Fly to Dakar (septembre 2002)

Exculisivté Web

 

Fly to Dakar : L'Afrique, enfin !

 

Vendredi 6 septembre 2002 : Cordoba - Medina Sidonia : 2 h 20

Medina -Tétouan : 1 h 30

 

Pierre-Jean le Camus

 

 

Nous quittons donc Cordoba le cœur léger, direct sur Medina Sidonia. Nous y avons expédié de l'huile et autres tee-shirts propres. Le seul problème du deux-temps, c'est qu'il a précisément besoin d'huile. Etant dans l'impossibilité d'emporter toute celle dont nous avions besoin pour des raisons de poids, et craignant de n’en pas trouver en route, nous en avions envoyé sur divers points de notre périple. Medina est le premier. Nous verrons bien en arrivant si le système a fonctionné. La belle piste en dur paraît bien grande vue du ciel. En vérité, elle conserve les proportions exactes d'une 1000 mètres, à la largeur près. On aura donc compris qu'elle n'est pas large, puisque courte.

 

Il est 13 heures, il n'y a personne, il nous faudra attendre un bon moment à respecter les horaires espagnols. Pendant que Pascal et François font la sieste, je pars avec Stéphane à la quête d'un quelconque déjeuner. Le village se trouve bien à 5 kilomètres, sur une haute colline. L'auto-stop ne fonctionnant manifestement pas ici, nous irons finalement à pieds, pour ramener des sandwiches achetés dans une gargote où sèchent au plafond, indifférents à l'odeur de tabac froid, d'irrésistibles jambons crus. Repus, nous tenterons de nous interviouver mutuellement pour la postérité vidéaste, puis Pascal nous changera les bougies.

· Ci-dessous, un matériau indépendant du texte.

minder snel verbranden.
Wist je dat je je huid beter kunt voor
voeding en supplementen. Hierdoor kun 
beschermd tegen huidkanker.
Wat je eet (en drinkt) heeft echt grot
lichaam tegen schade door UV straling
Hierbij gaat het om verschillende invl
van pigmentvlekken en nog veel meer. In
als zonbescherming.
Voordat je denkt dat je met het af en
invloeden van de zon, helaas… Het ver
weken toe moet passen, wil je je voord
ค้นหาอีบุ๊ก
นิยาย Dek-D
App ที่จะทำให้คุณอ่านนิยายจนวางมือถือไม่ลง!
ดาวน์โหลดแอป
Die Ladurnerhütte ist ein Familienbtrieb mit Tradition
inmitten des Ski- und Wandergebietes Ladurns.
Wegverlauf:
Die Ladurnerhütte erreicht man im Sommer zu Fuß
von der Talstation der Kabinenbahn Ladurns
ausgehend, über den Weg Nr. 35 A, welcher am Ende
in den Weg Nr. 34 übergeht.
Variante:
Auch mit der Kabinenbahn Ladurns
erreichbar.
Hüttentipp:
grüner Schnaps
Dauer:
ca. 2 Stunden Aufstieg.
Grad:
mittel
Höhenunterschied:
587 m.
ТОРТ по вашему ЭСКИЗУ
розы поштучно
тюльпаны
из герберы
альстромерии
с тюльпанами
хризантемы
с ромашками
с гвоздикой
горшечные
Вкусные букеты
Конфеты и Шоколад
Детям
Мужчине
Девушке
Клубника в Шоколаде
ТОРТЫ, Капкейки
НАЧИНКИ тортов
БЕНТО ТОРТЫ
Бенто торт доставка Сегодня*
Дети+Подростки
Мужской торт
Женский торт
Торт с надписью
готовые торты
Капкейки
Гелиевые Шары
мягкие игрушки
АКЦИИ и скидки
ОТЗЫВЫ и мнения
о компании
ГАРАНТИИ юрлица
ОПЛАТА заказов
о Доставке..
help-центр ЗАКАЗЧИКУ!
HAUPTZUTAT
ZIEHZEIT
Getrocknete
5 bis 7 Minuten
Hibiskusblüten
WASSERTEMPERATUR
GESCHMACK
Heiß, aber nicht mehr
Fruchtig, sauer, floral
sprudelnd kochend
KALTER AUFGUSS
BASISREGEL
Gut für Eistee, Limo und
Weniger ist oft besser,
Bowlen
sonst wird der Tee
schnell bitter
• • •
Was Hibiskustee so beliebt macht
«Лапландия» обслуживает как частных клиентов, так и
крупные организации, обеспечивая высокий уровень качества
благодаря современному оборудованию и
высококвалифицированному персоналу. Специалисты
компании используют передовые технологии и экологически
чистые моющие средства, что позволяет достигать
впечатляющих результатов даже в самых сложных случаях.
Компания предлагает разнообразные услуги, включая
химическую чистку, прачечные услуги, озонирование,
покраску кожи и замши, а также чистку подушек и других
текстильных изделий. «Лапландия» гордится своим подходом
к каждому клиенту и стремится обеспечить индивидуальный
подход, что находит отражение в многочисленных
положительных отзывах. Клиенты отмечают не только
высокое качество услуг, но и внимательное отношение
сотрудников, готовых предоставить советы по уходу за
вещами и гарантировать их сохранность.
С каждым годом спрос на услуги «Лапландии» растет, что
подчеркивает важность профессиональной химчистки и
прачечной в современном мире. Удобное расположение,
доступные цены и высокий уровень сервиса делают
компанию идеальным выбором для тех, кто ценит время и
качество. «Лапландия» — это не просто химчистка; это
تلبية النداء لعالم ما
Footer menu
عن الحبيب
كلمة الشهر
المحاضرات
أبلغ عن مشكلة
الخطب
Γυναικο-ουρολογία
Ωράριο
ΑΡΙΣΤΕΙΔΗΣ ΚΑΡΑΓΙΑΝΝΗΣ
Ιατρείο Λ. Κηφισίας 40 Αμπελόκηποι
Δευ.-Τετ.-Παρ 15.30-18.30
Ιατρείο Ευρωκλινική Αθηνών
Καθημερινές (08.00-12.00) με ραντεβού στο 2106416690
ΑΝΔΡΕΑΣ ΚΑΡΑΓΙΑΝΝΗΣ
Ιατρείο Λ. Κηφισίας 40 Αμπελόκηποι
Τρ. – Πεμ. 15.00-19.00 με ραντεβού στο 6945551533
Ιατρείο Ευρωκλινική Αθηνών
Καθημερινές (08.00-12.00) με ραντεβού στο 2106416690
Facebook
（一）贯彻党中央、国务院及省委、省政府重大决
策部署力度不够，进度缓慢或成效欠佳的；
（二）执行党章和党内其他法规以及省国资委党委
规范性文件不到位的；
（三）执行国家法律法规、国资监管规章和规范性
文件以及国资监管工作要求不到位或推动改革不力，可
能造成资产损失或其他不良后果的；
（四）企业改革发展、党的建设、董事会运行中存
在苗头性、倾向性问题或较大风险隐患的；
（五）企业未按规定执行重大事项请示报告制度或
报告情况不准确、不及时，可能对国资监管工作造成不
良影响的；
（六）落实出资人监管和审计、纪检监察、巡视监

Tout à l'heure, nous passerons Gibraltar, il nous faut mettre toutes les chances de notre côté. Et les bougies, spicologiquement, c'est kékchose ! Roberto, maître des lieux, arrive vers 17 heures, malgré qu'il m'ait auparavant assuré au téléphone 16 heures. Notre huile est là, qu'il nous livre. Il nous prête son auto afin que nous allions chercher du carburant. Fatigué de nos non liaisons radio, je m'enquiers de la possibilité de lui acheter une batterie pour ma portative. "No problem, I've got one" Ici, malgré le prénom, on parle anglais, puisque notre hôte est polonais, c'est logique ! Je la lui achète donc, puis nous partons, bien que cet antipathique individu nous ait formellement déconseillé de quitter l'Espagne sans plan de vol. Nous savons quant à nous qu'il est interdit ici de vouloir rester légal, sous peine d'attendre jusqu'aux calendes grecques, voir tchétchènes…en effet, les relations entre l'Espagne et le Maroc sont telles que tout plan de vol entre ces deux pays est systématiquement refusé. En revanche, nous savons aussi que l'atterrissage est autorisé une fois  sur place.

Gaz donc, cap sur le Maroc, dont les côtes nous apparaissent sitôt décollés. Un bon vent de cul nous pousse, la visibilité est extraordinaire. Je n'ai pas le talent de dire le passage du détroit. C'est un moment unique dans une vie, quelque chose d'indéfinissable et de tellement banal finalement. Qu'il y a-t-il de tellement notable, en effet, en l'an 2002, à quitter l'Europe pour rejoindre l'Afrique ? Nous passons d'un continent à un autre, certes, mais aussi d'un monde à un autre. Du monde des nantis à celui d'un peuple qui n'en finit pas de souffrir. En un mot choc, nous passons de chez les blancs à chez les noirs. Moi qui suis un peu des deux, je me sens chez moi, ici au milieu, à la frontière de ces deux mondes qui s'opposent depuis des siècles.